(Excerpted text)

Reading in data from a file#

The simplest, probably most common, and easiest way to create a Data Frame is to use a pd.read_* function to import data from a file.

.csv files are common way of storing data, and (as we have seen) can be imported using the creatively named pd.read_csv() function:

# Read in data the boring way
df_from_file = pd.read_csv('data/airline_passengers.csv')
df_from_file

	Month	Thousands of Passengers
0	1949-01	112
1	1949-02	118
2	1949-03	132
3	1949-04	129
4	1949-05	121
...	...	...
139	1960-08	606
140	1960-09	508
141	1960-10	461
142	1960-11	390
143	1960-12	432

144 rows × 2 columns

Pandas, as a major Python data science library, has a large array of read_* functions, for importing data stored in different formats.

# Names in Pandas module starting with "read_"
[k for k in dir(pd) if k.startswith('read_')]

['read_clipboard',
 'read_csv',
 'read_excel',
 'read_feather',
 'read_fwf',
 'read_hdf',
 'read_html',
 'read_iceberg',
 'read_json',
 'read_orc',
 'read_parquet',
 'read_pickle',
 'read_sas',
 'read_spss',
 'read_sql',
 'read_sql_query',
 'read_sql_table',
 'read_stata',
 'read_table',
 'read_xml']

In other situations, and to deepen our understanding of Data Frame construction, let’s look at more elaborate, artisanal ways of creating Data Frames…

Creating a blank Data Frame#

Another very simple way to create a Data Frame is by using the pd.DataFrame() constructor with no arguments:

# Calling the constructor with no arguments
blank_df = pd.DataFrame()
blank_df

Perhaps unsurprisingly, this returns a strange, blank output.

Again, unsurprisingly, many of the attributes of the Data Frame are also blank.

For instance, the index:

# Show the blank index
blank_df.index

RangeIndex(start=0, stop=0, step=1)

Ditto for the columns attribute:

# Show the blank columns.
blank_df.columns

RangeIndex(start=0, stop=0, step=1)

We can add new columns (e.g. new Pandas Series) into this blank Data Frame by using direct indexing on the left hand side (LHS). E.g.

# Create a new column in the Data Frame.
blank_df['new_column'] = np.array([1, 2, 3])

(End Excerpted text)

Instruction 1 — Decide whether each statement below agrees with the pandas Data Frame tutorial excerpt, answering yes or no and quoting the deciding words. (a) The airline passengers file loaded with pd.read_csv() has 144 rows and 2 columns. (b) The index of a Data Frame made with no arguments starts at 1. (c) Importing from a file is presented as the most elaborate way to create a Data Frame.
Instruction 2 — Write a continuation of the pandas Data Frame tutorial excerpt, starting right after its final line of code.

(Information supplied)

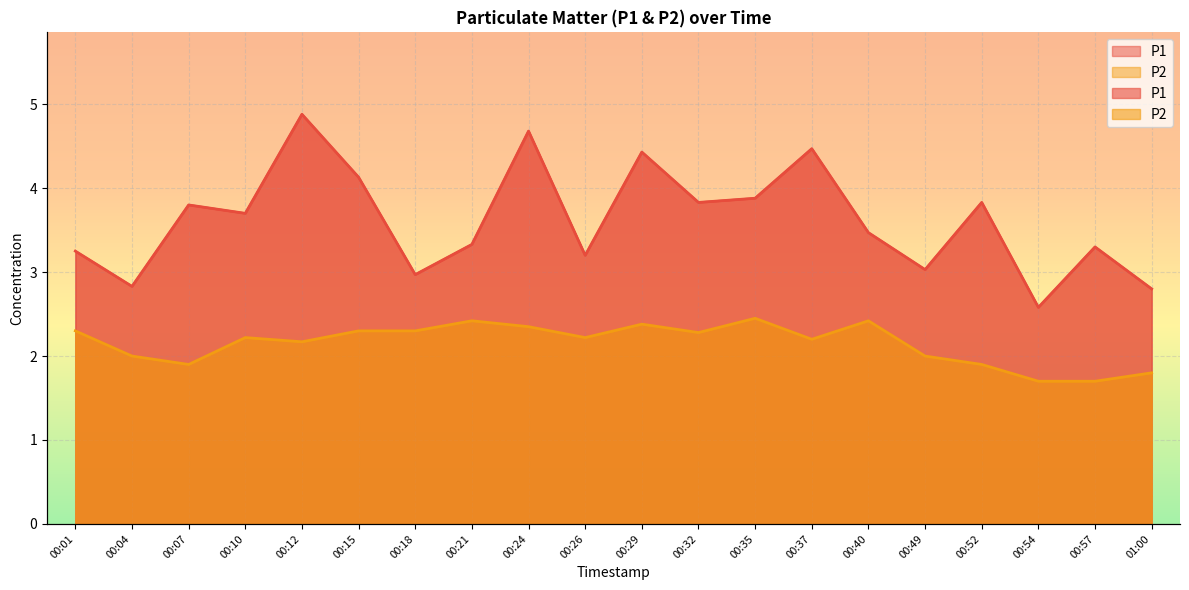

True or false: P1 and P2 cross at least once.

False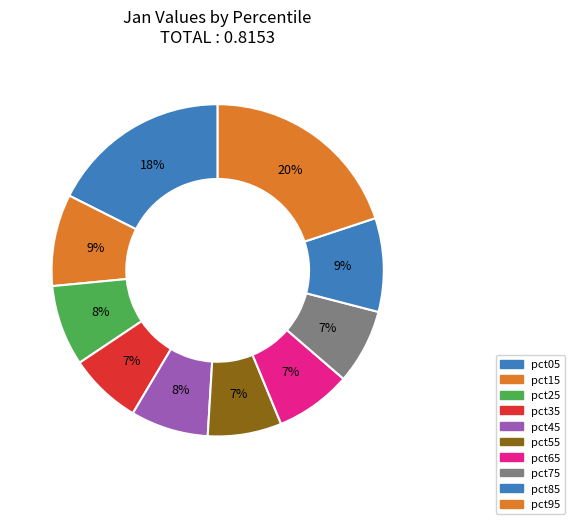

To the nearest percent, what is the average slice percentage?

10%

(End Information supplied)

Your response 1 —
(a) Yes: "144 rows × 2 columns"
(b) No: "RangeIndex(start=0, stop=0, step=1)"
(c) No: "The simplest, probably most common, and easiest way to create a Data Frame is to use a pd.read_* function"

Your response 2 —
blank_df

	new_column
0	1
1	2
2	3

We used a Numpy array to construct this new column, however, as we know, Data Frames are a dictionary-like collection of Series, so Pandas can represent the data as a Pandas Series:

# Show the type of df['new_column'].
new_col = blank_df['new_column']
type(new_col)

pandas.Series

The string which we used as the column name (e.g. new_column) has become the name attribute of this new Series:

# Show the `name` of the column.
new_col.name

'new_column'

…and the numpy array we supplied has become the .values of the Series:

# Show the `values` in the column.
new_col.values

array([1, 2, 3])

Pandas has also automatically created a default RangeIndex for the Data Frame, because we did not specify what it should use as an index:

blank_df.index

RangeIndex(start=0, stop=3, step=1)

As you saw in The Pandas from Numpy page, Series extracted from Data Frames inherit the .index of the Data Frame:

new_col.index

RangeIndex(start=0, stop=3, step=1)

If we construct Data Frames using this method (“create a blank Data Frame, add the data later”), then any new columns we add must have equal numbers of elements. This must be so, in order that the new column can share an index with the old.

# Add another new column with correct number of elements.
blank_df['another_new_column'] = np.array(['A', 'B', 'C'])
blank_df

	new_column	another_new_column
0	1	A
1	2	B
2	3	C

If the number of elements differs, then Pandas will throw an error:

# ValueError from wrong number of elements on RHS.
blank_df['a_further_new_column'] = np.array([4, 5 , 6, 7])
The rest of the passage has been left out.